LTE in Grenzregionen

Grenzen überwinden

Vodafone schließt nach eigenen Angaben das größte LTE-Funkloch Deutschlands. Der Düsseldorfer Konzern bringe mit einem Schlag LTE auf eine zusätzliche Fläche von 350 Quadratkilometern.

Techniker arbeitet an Funkmast

Vodafone arbeitet aktiv daran, die LTE-Leistung in Deutschlands Grenzregionen zu verbessern.

Rund 280.000 Menschen in den Grenzgebieten zu Frankreich, Belgien, den Niederlanden, Luxemburg, Polen, Tschechien, Schweiz, Dänemark und Österreich sollen ab sofort Zugang zum schnellen Mobilfunknetz erhalten. Dafür habe Vodafone 50 grenznahe LTE-Stationen aktiviert. Insgesamt sollen 1,5 Mio. Menschen entlang der Grenzen von größeren LTE-Kapazitäten profitieren, weil der Anbieter die Sendeleistung von mehr als 300 Mobilfunkstationen erhöht habe. Bis zum Ende des Jahres sollen so 100.000 weitere Menschen an den Landesgrenzen ins LTE-Netz eingebunden werden.

Basis für die große LTE-Aktivierung ist der Beschluss des BMVI (Bundesministerium für Verkehr und digitale Infrastruktur) und der Bundesnetzagentur, den Netzausbau in Grenzregionen zu stärken. Die Gesetzgebung erlaubt es den Düsseldorfern, hier ab sofort neue LTE-Stationen zu aktivieren und die Leistung bereits bestehender Stationen zu erhöhen.

Oft gab es für viele Anwohner in Grenzgebieten nur langsames oder gar kein LTE, obwohl vielerorts Mobilfunkstationen verfügbar waren. Aus rechtlichen Gründen haben die Stationen nicht aktiviert werden können.

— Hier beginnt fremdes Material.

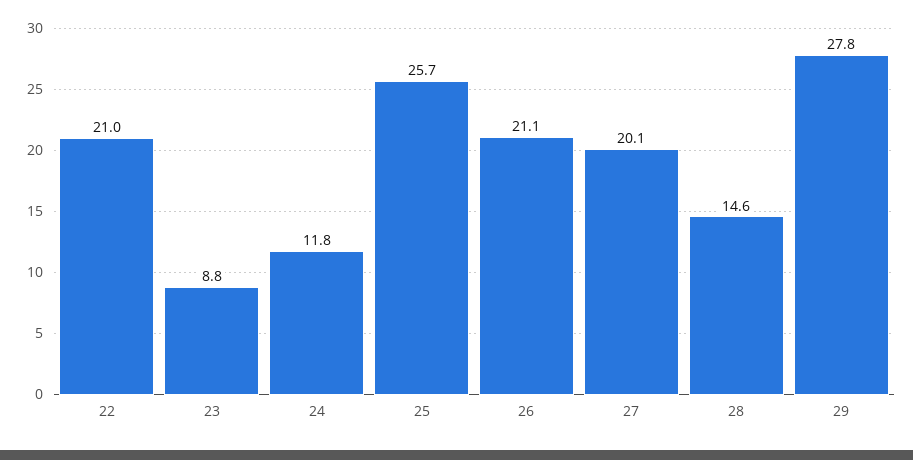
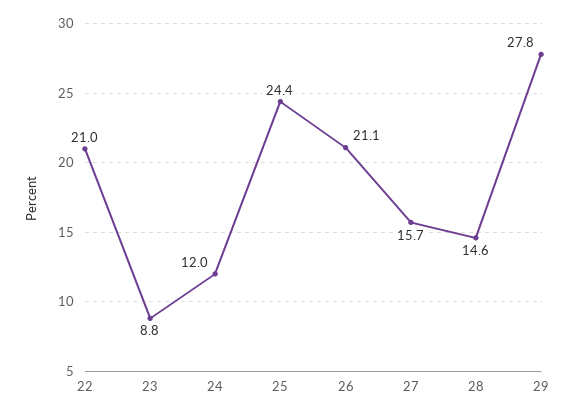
  {
    "22": 21,
    "23": 8.8,
-   "24": 11.8,
+   "24": 12,
-   "25": 25.7,
+   "25": 24.4,
    "26": 21.1,
-   "27": 20.1,
+   "27": 15.7,
    "28": 14.6,
    "29": 27.8
  }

Nun dürfen die Stationen ans Netz gebracht werden.

Von der bundesweiten LTE-Aktivierung profitieren z.B. Görlitz und Frankfurt (Oder) an der Grenze zu Polen. Ebenso in Burghausen im Grenzgebiet zu Österreich. Auch im Dreiländer-Eck in Aachen stünden den Bewohnern jetzt höhere Mobilfunkkapazitäten zur Verfügung. In Nordhorn nahe der Niederländischen Grenze könne LTE jetzt ebenfalls mit voller Leistung starten. Allein hier stehe das schnelle Mobilfunknetz jetzt für 12.000 weitere Menschen zur Verfügung. Bis zum Jahresende will der Konzern in deutschen Grenzgebieten 90 weitere LTE-Stationen aktivieren.

Auch beim mobilen Telefonieren in Grenzgebieten will der Düsseldorfer Telekommunikationskonzern erstmals den „internationalen Handover“ möglich machen. Wo früher das Telefonat beim Überqueren der Landesgrenze zu den Niederlanden abbrach, sollen Kunden jetzt störungsfrei und ohne Unterbrechung telefonieren können. Dafür wurden die Mobilfunkstationen in den Grenzgebieten mit entsprechender Technologie modernisiert. In rund 80 Prozent der Grenzgebiete zu den Niederlanden sei das Telefonieren ohne Abbruch beim Grenzübergang bereits möglich. Auch an den weiteren Landesgrenzen soll die Technologie zukünftig aktiviert werden.